MUSTARD - extracted from the pages of One Planet - http://www.oneplanetnatural.com/spicetrade.htm
Any of several herbs belonging to the mustard family of plants, Cruciferae, or the condiment made from these plants' pungent seeds. The leaves and swollen leaf stems of mustard plants are also used, as greens, or potherbs. The principal types are white, or yellow mustard (Sinapis alba), a plant of Mediterranean origin; and brown, or Oriental mustard (Brassica juncea), which is of Himalayan origin. The latter species has almost entirely replaced the formerly used black mustard (Brassica nigra), which was unsuitable for mechanized cropping and which now occurs mainly as a troublesome introduced weed. Both white and brown mustard are grown as spring-sown annual crops whose dry seeds are harvested in early autumn. From very small seedlings, the plants grow rapidly and enter a phase of dense flowering; the blooms have an intense yellow colour. The plants reach their full height of 1.5 to 2 m (5 to 6 1/2 feet) as their flowers fade and after numerous green seedpods have appeared on their branches. The pods of brown mustard contain up to 20 seeds each, those of white mustard contain up to 8 seeds. Mustard plants are easy and inexpensive to grow; they flourish on many different types of soil, suffer from unusually few insect pests or plant diseases, and tolerate extremes of weather without serious harm.
The use of mustard seeds as a spice has been known from the earliest recorded times and is described in Indian and Sumerian texts dating back to 3000 BC. Mustard plants are mentioned frequently in Greek and Roman writings and in the Bible. In the New Testament, the tiny mustard seed is a symbol of faith. Mustard seed was used medicinally by Hippocrates, among other ancient physicians. "A tale without love is like beef without mustard; an insipid dish." This quote taken from the work of French humorist Anatole France seems to reflect accurately the popularity of mustard. The seed derives its name from the Latin mustum, meaning "mustseed," because the seed was processed in Roman-occupied Britain by saturating it with grape juice or "must." From early times, mustard has been used as both a medicine and condiment. Even today, "mustard plaster" is sometimes used in the treatment of rheumatism, arthritis, and some respiratory illnesses. The Spanish padres in California scattered mustard seed to mark the trails from mission to mission. These trails of mustard plants can still be found near some early missions. During the 20th century, the use of mustard as a spice or condiment has grown to the extent that it is by far the largest spice by volume in world trade. Mustard is unusual among spices in that it is mainly grown in the temperate regions of the world, principally on the Canadian and American Great Plains, in Hungary and in Britain, and in lesser amounts in other countries. In the main producing countries, the crop production of mustard is fully mechanized.
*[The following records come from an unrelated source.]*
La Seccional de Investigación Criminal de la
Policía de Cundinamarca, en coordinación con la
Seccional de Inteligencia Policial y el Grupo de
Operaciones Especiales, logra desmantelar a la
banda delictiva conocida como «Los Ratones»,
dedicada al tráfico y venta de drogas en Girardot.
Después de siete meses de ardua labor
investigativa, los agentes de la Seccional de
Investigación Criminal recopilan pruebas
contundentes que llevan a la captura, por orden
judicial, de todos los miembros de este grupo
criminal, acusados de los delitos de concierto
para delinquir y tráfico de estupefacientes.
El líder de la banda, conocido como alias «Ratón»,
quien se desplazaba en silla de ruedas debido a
Mustard seeds, both white and brown, are nearly globular in shape, finely pitted, odourless when whole, and pungent-tasting. White mustard seeds are light yellow in colour and about 2.5 mm (1/10 inch) in diameter; brown mustard seeds are about the same size but are a darker yellow in colour. The seeds of both types contain similar constituents: about 30 to 40 percent vegetable oil, a slightly smaller proportion of protein, and a strong enzyme called myrosin. When dry or when ground into a flour, the seeds are odourless, but when the seed is chewed or when the flour is mixed with water, the water causes a chemical reaction between two of the constituents within mustard, an enzyme and a glucoside, and produces an oil that is not present as such in the plant. In brown mustard this action yields the volatile oil of mustard, which has a pungent, irritating odour and an acrid taste. In white mustard the result is sinalbin mustard oil, a nonvolatile oil that has very little odour but produces a sensation of heat on the tongue.
As a condiment, mustard is sold in three forms: as seeds, as dry powder that is freshly mixed with water for each serving to obtain the most aroma and flavour, and as a paste that is blended with other spices, vinegar or wine, and starch or flour to tone down the sharpness. The differing flavours of white and brown mustard are used in different condiments; the pungent brown is used in French-type paste mustards, and the white is used in milder American- or German-type pastes, while both types are used in English mustard products. Mustard is widely used as a condiment with various foods, particularly cold meats, sausages, and salad dressings. It is also used as an ingredient in mayonnaises, sauces, and pickles. Mustard plasters were formerly used in medicine for their counterirritant properties in treating chest colds.
Brown mustard, which is related to rapeseed, is grown as a source of vegetable oil and is an important crop for this purpose in northern India, Pakistan, China, southern Russia, and Kazakstan. The oil is used for food or for industrial purposes, with the residual cake used for animal feed.